For my first showcase, I want to tell you all about the person who drew the picture in my avatar, ChudilyDoo

As you can see by my avatar, Chu has an absolutely incredible talent for motion and feeling. Her fluffy, soft characters combined with her dynamic movement and 3D perspective make her an artist worthy of being professional grade. I have told her before that people can try for years and years and never be able to accomplish the expressions that she does. If you want a fast, and very cheap commission for the level of quality that she'll give you she is the one you should inquire about. Please go and commission her, she's been doing free request art streams every so often and lamented that she really needs the help, so please donate or commission her! 
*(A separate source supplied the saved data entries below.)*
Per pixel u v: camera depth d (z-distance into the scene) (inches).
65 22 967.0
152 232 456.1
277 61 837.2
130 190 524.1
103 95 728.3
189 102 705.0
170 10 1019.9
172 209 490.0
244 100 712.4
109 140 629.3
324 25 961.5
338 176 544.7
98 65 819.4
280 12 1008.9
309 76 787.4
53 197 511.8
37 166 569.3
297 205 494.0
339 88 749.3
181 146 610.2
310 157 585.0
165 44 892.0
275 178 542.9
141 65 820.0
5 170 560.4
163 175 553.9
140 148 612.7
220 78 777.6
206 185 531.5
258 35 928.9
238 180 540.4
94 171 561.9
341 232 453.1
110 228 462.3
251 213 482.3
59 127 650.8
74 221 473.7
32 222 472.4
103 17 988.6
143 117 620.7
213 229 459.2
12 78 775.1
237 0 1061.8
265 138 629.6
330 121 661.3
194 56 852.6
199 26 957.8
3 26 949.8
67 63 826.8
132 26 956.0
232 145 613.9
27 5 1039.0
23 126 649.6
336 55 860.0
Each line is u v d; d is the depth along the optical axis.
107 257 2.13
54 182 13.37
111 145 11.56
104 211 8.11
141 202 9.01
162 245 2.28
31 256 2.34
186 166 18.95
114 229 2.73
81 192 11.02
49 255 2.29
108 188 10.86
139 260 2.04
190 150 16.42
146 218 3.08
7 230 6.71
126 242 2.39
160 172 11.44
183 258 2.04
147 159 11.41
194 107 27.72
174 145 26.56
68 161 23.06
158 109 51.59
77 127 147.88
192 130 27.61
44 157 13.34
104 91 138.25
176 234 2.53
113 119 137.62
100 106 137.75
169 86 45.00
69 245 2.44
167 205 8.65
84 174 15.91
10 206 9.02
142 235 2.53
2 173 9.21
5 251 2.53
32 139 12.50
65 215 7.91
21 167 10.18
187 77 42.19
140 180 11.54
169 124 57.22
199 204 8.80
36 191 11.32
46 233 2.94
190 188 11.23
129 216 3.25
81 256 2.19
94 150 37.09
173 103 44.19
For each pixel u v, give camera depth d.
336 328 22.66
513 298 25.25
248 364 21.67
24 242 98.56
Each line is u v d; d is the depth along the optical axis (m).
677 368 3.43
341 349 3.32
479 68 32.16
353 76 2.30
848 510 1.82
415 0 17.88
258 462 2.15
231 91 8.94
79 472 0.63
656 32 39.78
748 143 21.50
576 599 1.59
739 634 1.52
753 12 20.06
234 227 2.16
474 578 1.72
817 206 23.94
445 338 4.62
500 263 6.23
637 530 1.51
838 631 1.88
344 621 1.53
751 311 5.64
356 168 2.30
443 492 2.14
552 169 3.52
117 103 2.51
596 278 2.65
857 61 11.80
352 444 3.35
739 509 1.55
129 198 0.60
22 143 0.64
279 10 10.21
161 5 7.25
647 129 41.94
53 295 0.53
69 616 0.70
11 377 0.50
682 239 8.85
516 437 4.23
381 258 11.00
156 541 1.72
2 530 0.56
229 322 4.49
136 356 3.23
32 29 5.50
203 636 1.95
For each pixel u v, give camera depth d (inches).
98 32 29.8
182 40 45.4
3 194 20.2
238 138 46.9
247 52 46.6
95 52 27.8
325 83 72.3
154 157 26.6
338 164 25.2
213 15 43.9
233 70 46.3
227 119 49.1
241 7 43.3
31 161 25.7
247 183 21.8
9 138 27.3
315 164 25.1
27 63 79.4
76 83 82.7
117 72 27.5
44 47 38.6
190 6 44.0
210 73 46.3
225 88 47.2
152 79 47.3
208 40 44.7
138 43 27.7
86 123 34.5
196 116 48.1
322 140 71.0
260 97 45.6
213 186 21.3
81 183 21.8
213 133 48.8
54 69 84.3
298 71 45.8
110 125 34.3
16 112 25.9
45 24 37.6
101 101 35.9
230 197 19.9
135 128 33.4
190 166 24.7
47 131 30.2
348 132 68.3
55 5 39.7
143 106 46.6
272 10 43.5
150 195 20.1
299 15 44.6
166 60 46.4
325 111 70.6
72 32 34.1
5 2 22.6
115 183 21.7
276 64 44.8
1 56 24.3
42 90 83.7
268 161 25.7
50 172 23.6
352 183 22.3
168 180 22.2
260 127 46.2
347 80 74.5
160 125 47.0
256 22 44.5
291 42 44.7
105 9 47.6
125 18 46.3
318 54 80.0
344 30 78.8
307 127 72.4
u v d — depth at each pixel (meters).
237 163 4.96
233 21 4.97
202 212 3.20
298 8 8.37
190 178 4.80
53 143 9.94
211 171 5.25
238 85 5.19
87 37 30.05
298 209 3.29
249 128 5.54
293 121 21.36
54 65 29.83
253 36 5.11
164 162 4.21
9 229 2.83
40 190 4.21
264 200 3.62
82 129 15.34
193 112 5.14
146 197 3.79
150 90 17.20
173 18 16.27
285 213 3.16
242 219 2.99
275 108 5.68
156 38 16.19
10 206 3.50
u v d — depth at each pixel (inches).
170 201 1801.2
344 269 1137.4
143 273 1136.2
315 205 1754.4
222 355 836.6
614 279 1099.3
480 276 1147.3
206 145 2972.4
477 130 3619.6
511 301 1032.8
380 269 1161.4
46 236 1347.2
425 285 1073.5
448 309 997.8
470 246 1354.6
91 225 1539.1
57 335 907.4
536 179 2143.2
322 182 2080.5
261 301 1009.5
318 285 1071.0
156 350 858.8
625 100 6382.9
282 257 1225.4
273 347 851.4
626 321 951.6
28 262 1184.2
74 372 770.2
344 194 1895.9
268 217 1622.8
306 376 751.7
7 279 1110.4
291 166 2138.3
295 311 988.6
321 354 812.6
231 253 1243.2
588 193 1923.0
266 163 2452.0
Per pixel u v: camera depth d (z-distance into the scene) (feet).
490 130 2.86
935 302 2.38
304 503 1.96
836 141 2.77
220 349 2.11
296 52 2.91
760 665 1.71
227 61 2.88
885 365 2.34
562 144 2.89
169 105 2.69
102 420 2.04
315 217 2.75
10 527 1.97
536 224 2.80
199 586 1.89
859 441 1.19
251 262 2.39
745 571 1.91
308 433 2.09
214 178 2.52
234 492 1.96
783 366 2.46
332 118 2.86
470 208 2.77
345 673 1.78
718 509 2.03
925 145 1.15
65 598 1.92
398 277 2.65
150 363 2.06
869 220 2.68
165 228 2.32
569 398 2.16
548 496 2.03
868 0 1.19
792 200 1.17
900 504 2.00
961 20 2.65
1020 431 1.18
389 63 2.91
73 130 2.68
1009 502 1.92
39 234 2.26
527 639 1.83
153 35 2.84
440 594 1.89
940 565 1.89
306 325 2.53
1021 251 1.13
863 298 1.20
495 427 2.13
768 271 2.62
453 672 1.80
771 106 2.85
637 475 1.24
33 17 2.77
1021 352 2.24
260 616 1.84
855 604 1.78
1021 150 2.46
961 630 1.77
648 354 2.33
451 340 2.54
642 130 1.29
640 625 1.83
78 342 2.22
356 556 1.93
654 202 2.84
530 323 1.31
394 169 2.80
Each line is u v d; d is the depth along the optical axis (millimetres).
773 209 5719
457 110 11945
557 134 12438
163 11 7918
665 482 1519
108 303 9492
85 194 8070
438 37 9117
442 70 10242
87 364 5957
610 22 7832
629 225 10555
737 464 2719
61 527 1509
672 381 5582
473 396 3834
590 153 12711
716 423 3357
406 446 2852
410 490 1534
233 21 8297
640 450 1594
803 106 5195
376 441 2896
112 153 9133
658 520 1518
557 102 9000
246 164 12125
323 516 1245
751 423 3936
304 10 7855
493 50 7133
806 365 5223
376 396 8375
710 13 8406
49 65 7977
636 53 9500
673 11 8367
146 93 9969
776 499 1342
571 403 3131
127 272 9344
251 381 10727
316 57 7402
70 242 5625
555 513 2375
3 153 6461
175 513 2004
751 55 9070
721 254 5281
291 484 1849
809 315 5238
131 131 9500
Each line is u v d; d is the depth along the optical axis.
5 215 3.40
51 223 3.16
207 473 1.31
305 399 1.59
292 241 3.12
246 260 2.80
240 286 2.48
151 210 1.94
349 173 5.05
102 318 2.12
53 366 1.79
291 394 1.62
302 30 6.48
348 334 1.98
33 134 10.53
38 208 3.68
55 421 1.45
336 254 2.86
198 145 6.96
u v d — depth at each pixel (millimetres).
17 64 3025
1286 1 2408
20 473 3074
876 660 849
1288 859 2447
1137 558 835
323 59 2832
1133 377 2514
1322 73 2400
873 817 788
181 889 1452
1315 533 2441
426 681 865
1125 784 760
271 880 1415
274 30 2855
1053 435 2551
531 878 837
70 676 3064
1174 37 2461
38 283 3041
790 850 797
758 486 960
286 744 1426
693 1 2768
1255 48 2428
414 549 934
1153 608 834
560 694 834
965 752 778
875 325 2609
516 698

She offers full body, detailed and colored commissions for the low price of $25. Her line art and sketches are even cheaper.

Examples: 
















Another artist I recently found is DeZarc. She's still working on her style, but I love her toony style so far. Her poses can be dynamic and she is pretty good at faces. I always love the expressions on her drawings and I also like that her legs are always consistent unlike mine.

Examples:


----------



## davimink (Oct 5, 2011)

aseities

tragelaphus

veramundis


----------



## Neuron (Oct 7, 2011)

davimink said:


> aseities
> 
> tragelaphus
> 
> veramundis


Very nice! But I would like discussion as to why these are good artists, if everyone does not mind.

Next I'm going to feature an artist that I'm not sure is on DA or FA, but his name is Aaron Neathery and he currently publishes a comic on GoComics.com called Endtown. I don't want to give you any spoilers about this comic, but it is about a post-apocalyptic future where a mutagen turns humans into animal people or blood thirsty monsters. The animal mutants and humans immune to the mutagen (that is considered a mutation) live underground in Endtown, while the unmutated humans live above as the dreaded Topsiders. The story is amazing, he is an artist visually and as one of the most incredible story tellers I've ever seen. He can say so much while having put no dialogue in his comic whatsoever.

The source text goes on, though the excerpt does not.